3. Make sure your weight is distributed evenly as you push back up into a standing position.
4. Return your arms to your sides. (Be sure to fully complete one squat before beginning the next.)
Step-ups are a great way to strengthen your thighs and knees.
1. Standing in front of a bench or staircase, place your foot flat on the stair or bench. Push into your heel and bring your other foot up to the step, but don’t put any weight on that foot — just tap your toe.
2. Keeping your first foot planted flat on the stair or bench, place the other foot gently back down to the floor. Come up and down eight to ten times, just tapping the toe of your other foot on the step.
3. Repeat on the other side.
Dips work your chest, shoulders, and biceps to get your entire upper body toned.
1. Sit on the edge of a bench or chair. Place your hands on either side of your hips, fingers gripping forward over the edge of the seat.

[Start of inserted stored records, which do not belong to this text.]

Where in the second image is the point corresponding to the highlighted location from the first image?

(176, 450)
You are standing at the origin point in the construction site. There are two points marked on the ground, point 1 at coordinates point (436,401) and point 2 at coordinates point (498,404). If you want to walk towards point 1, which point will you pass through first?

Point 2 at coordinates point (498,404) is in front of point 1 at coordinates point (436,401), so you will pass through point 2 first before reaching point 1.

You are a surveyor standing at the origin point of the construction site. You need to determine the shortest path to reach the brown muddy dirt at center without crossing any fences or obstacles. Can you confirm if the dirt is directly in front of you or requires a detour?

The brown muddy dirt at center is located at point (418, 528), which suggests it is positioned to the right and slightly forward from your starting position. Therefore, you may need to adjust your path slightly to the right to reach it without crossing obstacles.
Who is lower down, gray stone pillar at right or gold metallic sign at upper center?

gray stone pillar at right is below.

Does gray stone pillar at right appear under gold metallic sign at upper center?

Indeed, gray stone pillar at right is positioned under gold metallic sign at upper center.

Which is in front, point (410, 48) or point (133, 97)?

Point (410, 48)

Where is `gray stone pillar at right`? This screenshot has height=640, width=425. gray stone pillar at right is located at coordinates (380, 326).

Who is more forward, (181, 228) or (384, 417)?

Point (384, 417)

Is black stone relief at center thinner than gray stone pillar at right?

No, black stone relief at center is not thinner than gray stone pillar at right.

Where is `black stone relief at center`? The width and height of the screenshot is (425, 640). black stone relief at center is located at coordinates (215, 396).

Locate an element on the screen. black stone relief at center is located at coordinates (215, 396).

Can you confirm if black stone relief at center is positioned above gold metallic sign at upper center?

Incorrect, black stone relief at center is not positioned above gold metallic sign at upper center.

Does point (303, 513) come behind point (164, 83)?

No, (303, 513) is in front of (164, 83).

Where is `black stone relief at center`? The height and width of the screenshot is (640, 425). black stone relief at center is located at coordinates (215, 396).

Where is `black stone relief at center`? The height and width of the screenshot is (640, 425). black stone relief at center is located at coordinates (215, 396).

Plant both feet on the floor and scoot your hips forward off the seat.
2. Bend your arms, lowering your body. Keep your torso straight and hips as close to the bench as possible. Use your arm muscles to control your decent.
3. Stop when your shoulders are level with your elbows or just before. Your elbows should stay directly over your hands throughout the movement.
4. Straighten your arms by pressing yourself back up to the start position. You can use your legs as necessary, but try to keep the power coming from your arms.
Jumping jacks are a full-body exercise that gives you a cardiovascular workout and tones everything.
1. Begin by standing with your feet together and arms at your side.
2. Bend your knees and jump, moving your feet apart, making sure they’re wider than your shoulders. At the same time, raise your arms over your head. Make sure you’re on the balls of your feet when you land.
3. Keep your knees bent while you jump, again bringing your feet together and your arms at your sides. When you’re done, your weight should be on your heels.
The plank hold is an exercise that gives you a super strong core and a rock-solid trunk and spine.
1. Lie face down on the floor. Place your forearms on the mat with your shoulders aligned directly over your elbows. Clasping your hands in front of you makes this a little easier.
2. Extend your legs behind you and rest on your toes. Don’t lift your hips toward the ceiling, and don’t arch your back. You should have a straight line between your shoulders and toes.
3. Tighten your stomach muscles and hold as long as you can. If you feel your back start to cave from fatigue, take a minute then regroup and go at it again! The better you get at this, the longer you’ll be able sustain the hold without fatiguing.
Walking and running have no limitations.
To make sure you get the best experience, warm your muscles with some dynamic range of motion. Start slow and easy if you’re hitting the pavement as a newbie.
Stimulate the Qi Gong K-27 energy buttons.
K-27 stands for kidney meridian number 27, which describes the pathway of energy used in Eastern medicine that flows from the balls of the feet to the collarbone. This pathway is an important area of energy flow throughout the body.
1. Place your fingers on your collarbone (clavicle). Use both hands.
2. Follow your collarbone inward until you reach the corner, and drop down and outward a bit to the indent below the collarbone. You found the K-27 points, indicated on the image. (The K-27 point is located just below the collarbone, close to the middle of the body.)
3. Massage these points in a rotating motion for about 20 seconds. You can do both sides simultaneously or one at a time.